Problem to solve
Reproduce the lines running from the line with "right hip: (435, 172, 1)" through the end of the items, and in them replace "hip" with "hip joint", leaving all else unchanged. Give only those lines.

^^^^

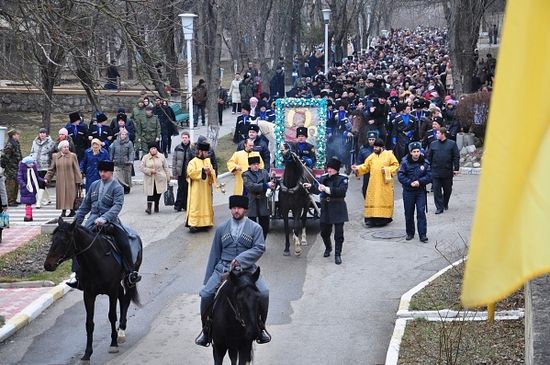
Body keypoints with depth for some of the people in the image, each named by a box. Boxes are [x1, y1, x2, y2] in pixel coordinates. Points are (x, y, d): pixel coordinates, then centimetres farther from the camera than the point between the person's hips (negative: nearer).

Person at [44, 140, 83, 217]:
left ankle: (72, 211, 6)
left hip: (70, 181, -2)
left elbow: (77, 169, -1)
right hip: (60, 181, 2)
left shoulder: (72, 156, 0)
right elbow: (51, 169, 11)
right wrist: (47, 178, 3)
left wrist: (78, 180, -6)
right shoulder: (55, 156, 7)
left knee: (71, 195, -3)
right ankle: (63, 211, 5)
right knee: (62, 196, 0)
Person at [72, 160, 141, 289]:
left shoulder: (117, 188, -1)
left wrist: (104, 218, -31)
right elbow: (85, 205, 24)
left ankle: (130, 273, -18)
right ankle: (78, 276, -17)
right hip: (93, 218, 4)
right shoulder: (95, 185, 16)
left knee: (123, 240, -26)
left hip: (109, 220, -4)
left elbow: (117, 206, -16)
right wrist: (77, 221, 21)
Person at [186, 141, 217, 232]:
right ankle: (193, 224, -12)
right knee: (195, 206, -10)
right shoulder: (193, 162, -7)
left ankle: (204, 223, 15)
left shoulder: (208, 161, 13)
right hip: (196, 189, -7)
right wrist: (202, 170, -21)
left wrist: (210, 172, -12)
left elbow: (213, 172, 12)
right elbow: (191, 172, -21)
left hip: (206, 189, 7)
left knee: (206, 206, 8)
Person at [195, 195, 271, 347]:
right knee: (205, 294, -18)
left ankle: (261, 327, 0)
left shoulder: (255, 228, 6)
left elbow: (260, 248, -7)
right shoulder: (222, 229, 13)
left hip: (247, 268, -2)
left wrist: (240, 259, -21)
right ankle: (206, 330, 3)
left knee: (263, 293, -24)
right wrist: (207, 280, 14)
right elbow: (214, 254, 16)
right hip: (223, 268, 2)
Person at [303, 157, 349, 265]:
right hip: (325, 208, 4)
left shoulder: (342, 179, -9)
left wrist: (327, 189, -32)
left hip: (338, 210, -4)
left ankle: (338, 254, 7)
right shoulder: (323, 177, 4)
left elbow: (342, 191, -24)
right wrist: (310, 186, -15)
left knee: (339, 233, -3)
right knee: (324, 231, 14)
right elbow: (317, 189, 6)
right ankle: (328, 248, 41)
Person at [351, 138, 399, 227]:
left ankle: (383, 218, 4)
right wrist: (357, 168, -8)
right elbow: (365, 166, 8)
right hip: (373, 184, 3)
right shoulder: (372, 156, 9)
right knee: (373, 200, -2)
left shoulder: (389, 155, -1)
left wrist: (387, 170, -13)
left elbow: (396, 165, 0)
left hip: (385, 184, -3)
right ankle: (371, 219, -3)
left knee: (384, 200, -1)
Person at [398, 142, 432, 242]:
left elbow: (429, 176, -2)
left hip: (420, 191, 0)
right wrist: (410, 183, -17)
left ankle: (423, 234, -4)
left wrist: (419, 182, -17)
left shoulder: (424, 163, -1)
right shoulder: (405, 162, -5)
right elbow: (400, 176, -7)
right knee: (409, 213, 8)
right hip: (408, 191, 0)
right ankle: (410, 233, 22)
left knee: (421, 212, -6)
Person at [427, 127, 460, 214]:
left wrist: (456, 169, -6)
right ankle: (439, 207, 2)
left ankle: (445, 204, 34)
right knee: (436, 190, -3)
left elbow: (456, 157, 0)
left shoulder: (452, 144, -1)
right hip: (435, 172, 1)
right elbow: (429, 157, 9)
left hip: (447, 172, -1)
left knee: (447, 189, 12)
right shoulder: (433, 144, 5)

^^^^

Task result
right hip joint: (435, 172, 1)
right elbow: (429, 157, 9)
left hip joint: (447, 172, -1)
left knee: (447, 189, 12)
right shoulder: (433, 144, 5)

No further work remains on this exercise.